• **Exercise objective**
In the records below, the relevant part opens with the line containing "Expeditie Ardennen" and closes with the line containing "Garantia financeira Groupama"; print that part exactly and only, without its pictures.

• **Task material**
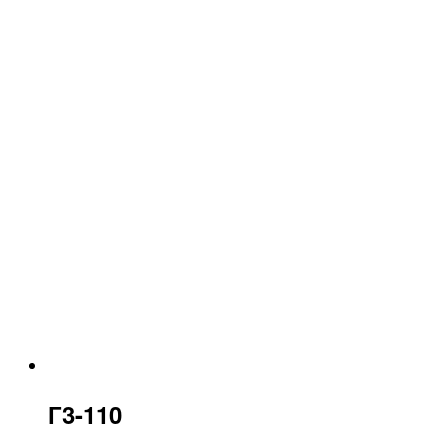
Г3-110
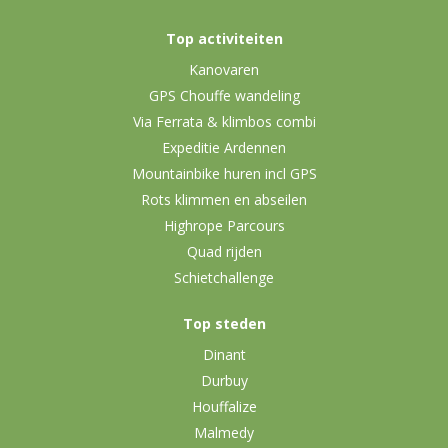
Top activiteiten
Kanovaren
GPS Chouffe wandeling
Via Ferrata & klimbos combi
Expeditie Ardennen
Mountainbike huren incl GPS
Rots klimmen en abseilen
Highrope Parcours
Quad rijden
Schietchallenge
Top steden
Dinant
Durbuy
Houffalize
Malmedy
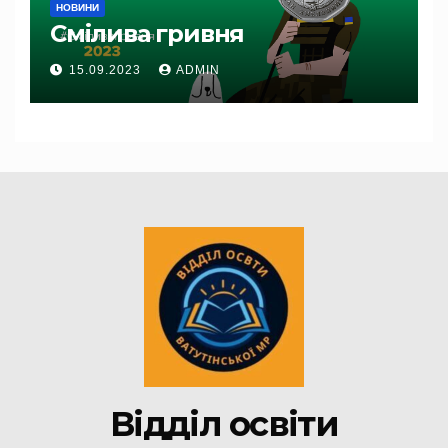
НОВИНИ
Смілива гривня
15.09.2023
ADMIN
Відділ освіти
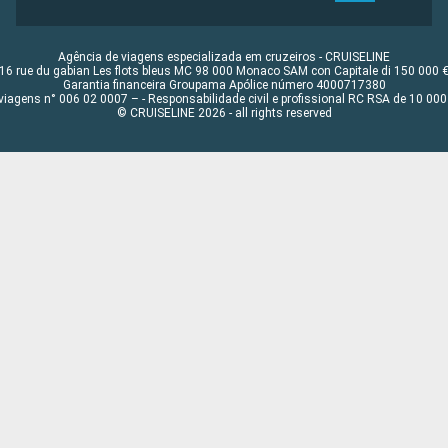
Agência de viagens especializada em cruzeiros - CRUISELINE
16 rue du gabian Les flots bleus MC 98 000 Monaco SAM con Capitale di 150 000 
Garantia financeira Groupama Apólice número 4000717380
viagens n° 006 02 0007 – - Responsabilidade civil e profissional RC RSA de 10 0
© CRUISELINE 2026 - all rights reserved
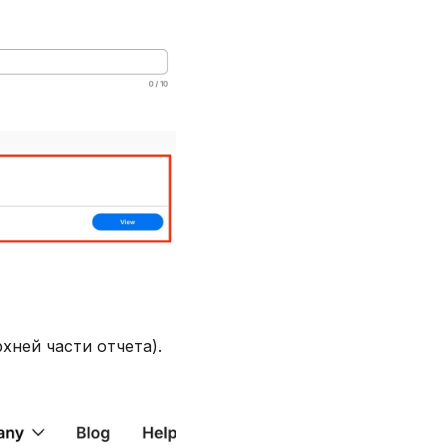
хней части отчета).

• **Result of the exercise**
Expeditie Ardennen
Mountainbike huren incl GPS
Rots klimmen en abseilen
Highrope Parcours
Quad rijden
Schietchallenge
Top steden
Dinant
Durbuy
Houffalize
Malmedy
НОВИНИ
Смілива гривня
15.09.2023
ADMIN
Відділ освіти
Agência de viagens especializada em cruzeiros - CRUISELINE
16 rue du gabian Les flots bleus MC 98 000 Monaco SAM con Capitale di 150 000 
Garantia financeira Groupama Apólice número 4000717380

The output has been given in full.